## Using the information
1) For the article on parents whose children come out as gay, mark each statement yes or no and quote the words from the article that decide it: (a) Brooke Benschoter's daughter Sarah came out when she was a junior in high school. (b) Tammie Hardy's son has been bullied in middle school. (c) Jill Ann Joubert's second son was more comfortable coming out than his older brother.
2) According to the article on parents whose children come out as gay, which organization had Jill Ann Joubert's oldest son already contacted before he came out?

## Selected extract

One of the most difficult conversations you will ever have as a parent is if your child tells you he or she is gay. Once it’s out in the open, how do you move forward and help your child?

We rounded up some resources to help you — and your whole family.
Whether you have always suspected or are caught completely off-guard, finding out that your child is gay can be difficult for a parent. You want to support him or her, but may not have a clue where to begin. We spoke to moms with children who are gay to ask about their experience.
Parents share stories
Brooke Benschoter’s daughter Sarah came out when she was a junior in high school. “What helped was having an open mind and listening,” she shares. “At first, I had to keep saying in my head over and over ‘she is still my daughter no matter what.’ I told her I had a lot of questions and then I asked them in a non-judgmental way over time — not in the first 24 hours,” she says.
“I have a 13-year-old son who came out to his father and me two years ago,“ shares Tammie Hardy. “My son is in middle school and we have not had any issues with bullying. He has friends and is a well-adjusted and confident young man. His extended family members all know… and all love him just the way he his.” She shares that the Louisville Youth Group — which caters to young lesbian, gay, bisexual and transgender youth — has been an amazing place for her son to go and meet other teens like him.
Read more about talking to kids about homosexuality >>
Double dose
Jill Ann Joubert remembers, “When my oldest son finally came out (we really knew since he was a toddler), he had already lined up support. He had already been in touch with our local chapter of PFLAG (Parents, Friends and Family of Lesbians and Gays) and had friends and an uncle ready to help him if needed.”
They attended the next PFLAG meeting with him and did whatever they could to show their son they supported him.
“Of course as a mom I worried about his safety and how his established community of friends would treat him,” she shares. She worried for no reason. “They were awesome. Kenny started a Gay/Straight Alliance at his high school and when there was a meeting to determine if it should be allowed, he had a group of friends who stood up for him against many angry parents. He got the alliance,” she adds. When Joubert’s second son came out in his junior year of high school, she was more concerned for him. “He wasn’t as comfortable as his brother. I think he had a harder time worrying about his friends’ reactions,” she shares.
Expert advice
Jen Brown, R.N. works in the adolescent medicine department at Seattle Children’s Hospital and contributes to Teenology 101, the hospital’s blog for parents of teens. She wrote a series of posts to help parents deal with finding out their child is gay. She offers advice for parents on how to respond lovingly and honestly. “Sometimes the news comes as a shock, sometimes parents are unsurprised,” says Brown. ”But even parents who have no qualms at the idea of having a gay child usually have some feelings to work through. You may feel fine with their sexual orientation, but what about the rest of the world?”
Brown suggests a big hug for starters, no matter what you are feeling as a parent. “They’ve been working up to this for a long time, and they’re coming out to you because you’re important to them and they care about you knowing who they truly are,” she says. Share your concerns with your teen if you must, but it’s important to get the message through to him that nothing will change your love for him.
From mom to mom
We asked Joubert for her advice for parents. “My advice to parents just finding out would be to not overreact. Let your child know that you love them unconditionally,” she says. “Find support through PFLAG or your church or someone that you know who is gay or has gay children.” She is a part of the Parents Reconciling Network, which helps parents of gay children. “If you are really having an issue dealing with it, find someone to talk to but don’t give up on your kids. Nothing has changed. They have just shared the most vulnerable part of themselves with you,” she adds.
Resources
- Parents, Friends and Family of Lesbians and Gays (PFLAG)
- The Trevor Project
- Gay, Lesbian & Straight Education Network (GLSEN)
- Teenology 101
- Parents Reconciling Network
- Another F-Word is a novel by Lissa Brown about a mother’s struggle to accept her gay son. “It’s fiction, but the feedback I’ve received from countless parents and teens says it’s quite realistic,” Brown shares.

## Provided records
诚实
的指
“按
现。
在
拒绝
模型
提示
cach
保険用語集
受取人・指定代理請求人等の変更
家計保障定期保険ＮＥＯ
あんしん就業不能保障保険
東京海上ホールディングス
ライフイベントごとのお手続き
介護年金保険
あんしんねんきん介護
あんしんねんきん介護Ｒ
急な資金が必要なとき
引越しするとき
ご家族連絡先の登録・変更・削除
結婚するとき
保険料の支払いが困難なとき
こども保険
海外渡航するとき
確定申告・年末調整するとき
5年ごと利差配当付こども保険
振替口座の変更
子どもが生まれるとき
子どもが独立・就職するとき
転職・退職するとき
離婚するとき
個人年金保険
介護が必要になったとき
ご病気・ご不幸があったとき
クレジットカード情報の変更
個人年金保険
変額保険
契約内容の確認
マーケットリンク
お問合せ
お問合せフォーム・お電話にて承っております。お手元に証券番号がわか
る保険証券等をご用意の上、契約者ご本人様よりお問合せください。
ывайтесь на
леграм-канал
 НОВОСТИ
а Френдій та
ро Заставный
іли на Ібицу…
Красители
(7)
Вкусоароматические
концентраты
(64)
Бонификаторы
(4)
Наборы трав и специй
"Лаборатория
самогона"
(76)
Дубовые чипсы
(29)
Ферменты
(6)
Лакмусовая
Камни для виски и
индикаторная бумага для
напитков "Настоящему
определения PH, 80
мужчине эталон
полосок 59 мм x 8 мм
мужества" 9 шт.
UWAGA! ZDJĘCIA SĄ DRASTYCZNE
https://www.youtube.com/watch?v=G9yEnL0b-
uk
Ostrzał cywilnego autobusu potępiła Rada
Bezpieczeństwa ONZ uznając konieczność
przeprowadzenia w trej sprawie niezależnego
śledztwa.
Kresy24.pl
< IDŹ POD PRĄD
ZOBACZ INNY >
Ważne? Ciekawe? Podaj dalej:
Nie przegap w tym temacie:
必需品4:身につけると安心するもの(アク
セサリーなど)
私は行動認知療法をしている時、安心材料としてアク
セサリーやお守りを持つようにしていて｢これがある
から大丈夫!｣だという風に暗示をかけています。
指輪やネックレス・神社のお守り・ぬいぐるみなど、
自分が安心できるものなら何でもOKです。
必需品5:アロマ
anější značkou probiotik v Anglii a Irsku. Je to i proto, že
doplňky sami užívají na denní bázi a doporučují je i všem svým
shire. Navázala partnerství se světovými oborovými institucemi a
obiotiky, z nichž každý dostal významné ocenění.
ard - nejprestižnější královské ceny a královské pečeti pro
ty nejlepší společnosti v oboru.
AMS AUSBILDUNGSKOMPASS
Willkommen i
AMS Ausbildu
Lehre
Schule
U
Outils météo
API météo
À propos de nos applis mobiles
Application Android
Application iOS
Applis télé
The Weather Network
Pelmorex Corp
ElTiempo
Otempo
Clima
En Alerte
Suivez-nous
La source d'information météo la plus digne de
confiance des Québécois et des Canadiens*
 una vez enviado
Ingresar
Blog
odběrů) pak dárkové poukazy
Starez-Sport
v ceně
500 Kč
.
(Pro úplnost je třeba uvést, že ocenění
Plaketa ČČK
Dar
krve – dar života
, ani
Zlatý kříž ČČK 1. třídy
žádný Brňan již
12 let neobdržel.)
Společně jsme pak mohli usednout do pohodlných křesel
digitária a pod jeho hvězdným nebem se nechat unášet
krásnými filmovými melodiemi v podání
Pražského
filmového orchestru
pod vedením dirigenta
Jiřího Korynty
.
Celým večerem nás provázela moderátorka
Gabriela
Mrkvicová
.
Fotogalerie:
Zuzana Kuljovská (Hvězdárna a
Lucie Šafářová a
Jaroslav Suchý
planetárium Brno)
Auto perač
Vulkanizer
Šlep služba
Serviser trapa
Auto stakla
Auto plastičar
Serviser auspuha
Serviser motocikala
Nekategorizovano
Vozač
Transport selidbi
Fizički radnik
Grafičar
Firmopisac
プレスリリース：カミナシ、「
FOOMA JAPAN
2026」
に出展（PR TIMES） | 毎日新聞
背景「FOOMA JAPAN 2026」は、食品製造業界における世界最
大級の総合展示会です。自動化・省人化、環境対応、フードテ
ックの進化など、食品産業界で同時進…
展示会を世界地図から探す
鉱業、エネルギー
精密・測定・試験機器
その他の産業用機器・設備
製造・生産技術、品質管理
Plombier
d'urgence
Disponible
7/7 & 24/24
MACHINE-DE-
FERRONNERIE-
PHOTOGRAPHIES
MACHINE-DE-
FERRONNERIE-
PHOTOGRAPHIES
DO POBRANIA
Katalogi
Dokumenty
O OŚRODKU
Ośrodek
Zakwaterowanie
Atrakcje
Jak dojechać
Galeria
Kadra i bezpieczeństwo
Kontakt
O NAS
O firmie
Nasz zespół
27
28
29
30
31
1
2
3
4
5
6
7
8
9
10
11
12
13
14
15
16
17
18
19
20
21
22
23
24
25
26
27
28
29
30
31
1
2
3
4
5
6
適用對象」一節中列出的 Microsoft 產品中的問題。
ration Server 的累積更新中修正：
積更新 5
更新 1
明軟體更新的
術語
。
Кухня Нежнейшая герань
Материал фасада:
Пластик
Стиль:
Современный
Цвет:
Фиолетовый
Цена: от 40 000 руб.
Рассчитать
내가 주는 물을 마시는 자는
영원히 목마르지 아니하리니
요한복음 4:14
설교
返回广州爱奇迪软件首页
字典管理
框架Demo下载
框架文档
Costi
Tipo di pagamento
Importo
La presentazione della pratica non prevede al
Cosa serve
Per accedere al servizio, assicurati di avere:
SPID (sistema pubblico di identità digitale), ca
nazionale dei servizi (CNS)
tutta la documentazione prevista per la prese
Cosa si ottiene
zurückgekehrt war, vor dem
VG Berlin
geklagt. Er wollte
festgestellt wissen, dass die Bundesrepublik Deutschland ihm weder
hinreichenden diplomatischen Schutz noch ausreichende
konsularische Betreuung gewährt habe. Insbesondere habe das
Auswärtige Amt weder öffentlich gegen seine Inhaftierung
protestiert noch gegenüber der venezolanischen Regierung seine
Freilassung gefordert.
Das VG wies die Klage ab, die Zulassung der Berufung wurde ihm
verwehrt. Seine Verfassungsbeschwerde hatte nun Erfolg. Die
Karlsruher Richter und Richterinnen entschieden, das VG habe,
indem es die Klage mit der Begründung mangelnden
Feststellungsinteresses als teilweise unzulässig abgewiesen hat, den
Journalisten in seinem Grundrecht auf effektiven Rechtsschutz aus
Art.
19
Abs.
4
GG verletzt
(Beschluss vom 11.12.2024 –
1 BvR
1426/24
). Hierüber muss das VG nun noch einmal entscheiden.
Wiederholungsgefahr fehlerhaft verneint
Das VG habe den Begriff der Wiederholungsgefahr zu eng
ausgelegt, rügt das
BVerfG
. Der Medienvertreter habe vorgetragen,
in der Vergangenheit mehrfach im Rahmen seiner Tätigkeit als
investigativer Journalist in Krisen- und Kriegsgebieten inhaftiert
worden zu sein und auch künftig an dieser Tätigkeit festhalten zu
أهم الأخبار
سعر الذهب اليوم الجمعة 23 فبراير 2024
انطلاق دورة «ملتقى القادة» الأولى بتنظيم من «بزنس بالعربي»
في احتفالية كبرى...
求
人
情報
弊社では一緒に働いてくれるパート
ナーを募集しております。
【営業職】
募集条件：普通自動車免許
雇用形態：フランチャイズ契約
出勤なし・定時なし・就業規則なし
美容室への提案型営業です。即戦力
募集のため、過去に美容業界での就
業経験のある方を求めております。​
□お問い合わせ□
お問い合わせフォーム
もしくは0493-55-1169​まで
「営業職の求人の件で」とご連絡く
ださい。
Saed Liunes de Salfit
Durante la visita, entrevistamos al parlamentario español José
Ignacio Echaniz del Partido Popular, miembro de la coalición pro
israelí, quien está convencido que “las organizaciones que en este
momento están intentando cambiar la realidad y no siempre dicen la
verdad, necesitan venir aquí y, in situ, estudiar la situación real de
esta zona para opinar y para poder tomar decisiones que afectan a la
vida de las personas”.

## Expected responses
1)
(a) Yes: "Sarah came out when she was a junior in high school"
(b) No: "we have not had any issues with bullying"
(c) No: "He wasn’t as comfortable as his brother."

2) The local chapter of PFLAG (Parents, Friends and Family of Lesbians and Gays).